■ EXTRAIT CITÉ ■
J'espère que vous suivez bien tous ces propos, parce que l'éducation devrait vous aider à comprendre la globalité de la vie et ne pas se contenter de vous préparer à trouver un emploi et à suivre la voie toute tracée, celle de votre mariage, de vos enfants, de votre police d'assurance, de vos pujas rituelles et de vos petits dieux. Mais mettre sur pied une éducation digne de ce nom suppose énormément d'intelligence, de profondeur de vision, c'est pourquoi il est si important que l'éducateur lui-même soit éduqué de manière à comprendre l'ensemble du processus de la vie, au lieu de se contenter d'enseigner en fonction de formules toutes faites, anciennes ou nouvelles.

■ ITEMS FOURNIS ■
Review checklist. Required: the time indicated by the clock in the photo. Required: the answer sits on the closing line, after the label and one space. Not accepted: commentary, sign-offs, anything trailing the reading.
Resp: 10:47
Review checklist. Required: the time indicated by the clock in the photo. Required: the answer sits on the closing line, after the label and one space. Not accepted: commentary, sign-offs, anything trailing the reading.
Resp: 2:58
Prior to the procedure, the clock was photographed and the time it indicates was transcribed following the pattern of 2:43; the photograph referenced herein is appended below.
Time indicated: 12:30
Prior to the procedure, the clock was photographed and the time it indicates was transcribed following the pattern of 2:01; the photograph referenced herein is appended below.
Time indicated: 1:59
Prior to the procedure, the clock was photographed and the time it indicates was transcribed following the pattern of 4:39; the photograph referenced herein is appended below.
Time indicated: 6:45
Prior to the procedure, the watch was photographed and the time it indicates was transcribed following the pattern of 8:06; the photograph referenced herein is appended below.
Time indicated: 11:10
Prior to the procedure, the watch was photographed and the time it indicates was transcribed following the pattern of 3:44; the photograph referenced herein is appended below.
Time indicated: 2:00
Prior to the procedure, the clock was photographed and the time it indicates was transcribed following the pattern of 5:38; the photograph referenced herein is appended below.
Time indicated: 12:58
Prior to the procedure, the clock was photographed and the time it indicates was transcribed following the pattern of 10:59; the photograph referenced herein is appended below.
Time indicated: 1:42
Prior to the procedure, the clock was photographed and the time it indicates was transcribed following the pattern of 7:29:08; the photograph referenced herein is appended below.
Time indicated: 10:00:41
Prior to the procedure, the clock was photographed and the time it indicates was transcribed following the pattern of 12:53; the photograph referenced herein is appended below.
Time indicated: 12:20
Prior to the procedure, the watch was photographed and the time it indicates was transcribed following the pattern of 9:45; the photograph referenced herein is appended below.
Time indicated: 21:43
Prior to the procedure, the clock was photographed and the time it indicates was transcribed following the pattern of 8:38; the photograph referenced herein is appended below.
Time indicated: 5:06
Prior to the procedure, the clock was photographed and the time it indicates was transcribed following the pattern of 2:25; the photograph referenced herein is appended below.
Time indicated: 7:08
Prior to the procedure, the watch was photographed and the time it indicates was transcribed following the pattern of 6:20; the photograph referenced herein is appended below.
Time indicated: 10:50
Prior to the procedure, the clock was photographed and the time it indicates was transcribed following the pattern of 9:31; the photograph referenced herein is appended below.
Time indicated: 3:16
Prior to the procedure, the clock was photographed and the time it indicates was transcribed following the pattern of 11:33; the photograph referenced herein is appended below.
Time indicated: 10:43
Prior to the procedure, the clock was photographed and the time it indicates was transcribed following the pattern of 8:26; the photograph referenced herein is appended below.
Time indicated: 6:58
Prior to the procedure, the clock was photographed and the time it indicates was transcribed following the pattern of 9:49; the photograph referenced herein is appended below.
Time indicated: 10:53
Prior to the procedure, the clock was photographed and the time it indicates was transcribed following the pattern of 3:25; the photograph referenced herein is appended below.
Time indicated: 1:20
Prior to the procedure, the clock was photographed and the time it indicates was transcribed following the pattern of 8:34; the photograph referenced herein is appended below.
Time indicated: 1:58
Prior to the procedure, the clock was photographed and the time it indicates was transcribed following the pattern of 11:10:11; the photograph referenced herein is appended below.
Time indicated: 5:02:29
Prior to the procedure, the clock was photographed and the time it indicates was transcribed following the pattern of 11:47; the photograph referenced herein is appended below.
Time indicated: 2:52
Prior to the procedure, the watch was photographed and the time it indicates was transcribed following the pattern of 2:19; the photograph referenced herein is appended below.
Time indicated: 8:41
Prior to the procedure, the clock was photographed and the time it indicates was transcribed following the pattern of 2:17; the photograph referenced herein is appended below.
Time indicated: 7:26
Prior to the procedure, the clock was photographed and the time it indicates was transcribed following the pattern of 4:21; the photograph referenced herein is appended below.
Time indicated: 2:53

■ CONSIGNES ■
1) Répondez brièvement à ces questions sur l'extrait.
(a) Au-delà de la préparation à un emploi, que devrait permettre de comprendre l'éducation ?
(b) Que suppose la mise sur pied d'une éducation digne de ce nom ?
(c) Sur quoi l'éducateur ne doit-il pas se contenter de fonder son enseignement ?
2) Recopiez un passage de l'extrait en partant des mots « J'espère que vous » et en vous arrêtant après « anciennes ou nouvelles. ».

■ CORRIGÉ ■
1)
(a) La globalité de la vie.
(b) Énormément d'intelligence et de profondeur de vision.
(c) Sur des formules toutes faites, anciennes ou nouvelles.

2)
J'espère que vous suivez bien tous ces propos, parce que l'éducation devrait vous aider à comprendre la globalité de la vie et ne pas se contenter de vous préparer à trouver un emploi et à suivre la voie toute tracée, celle de votre mariage, de vos enfants, de votre police d'assurance, de vos pujas rituelles et de vos petits dieux. Mais mettre sur pied une éducation digne de ce nom suppose énormément d'intelligence, de profondeur de vision, c'est pourquoi il est si important que l'éducateur lui-même soit éduqué de manière à comprendre l'ensemble du processus de la vie, au lieu de se contenter d'enseigner en fonction de formules toutes faites, anciennes ou nouvelles.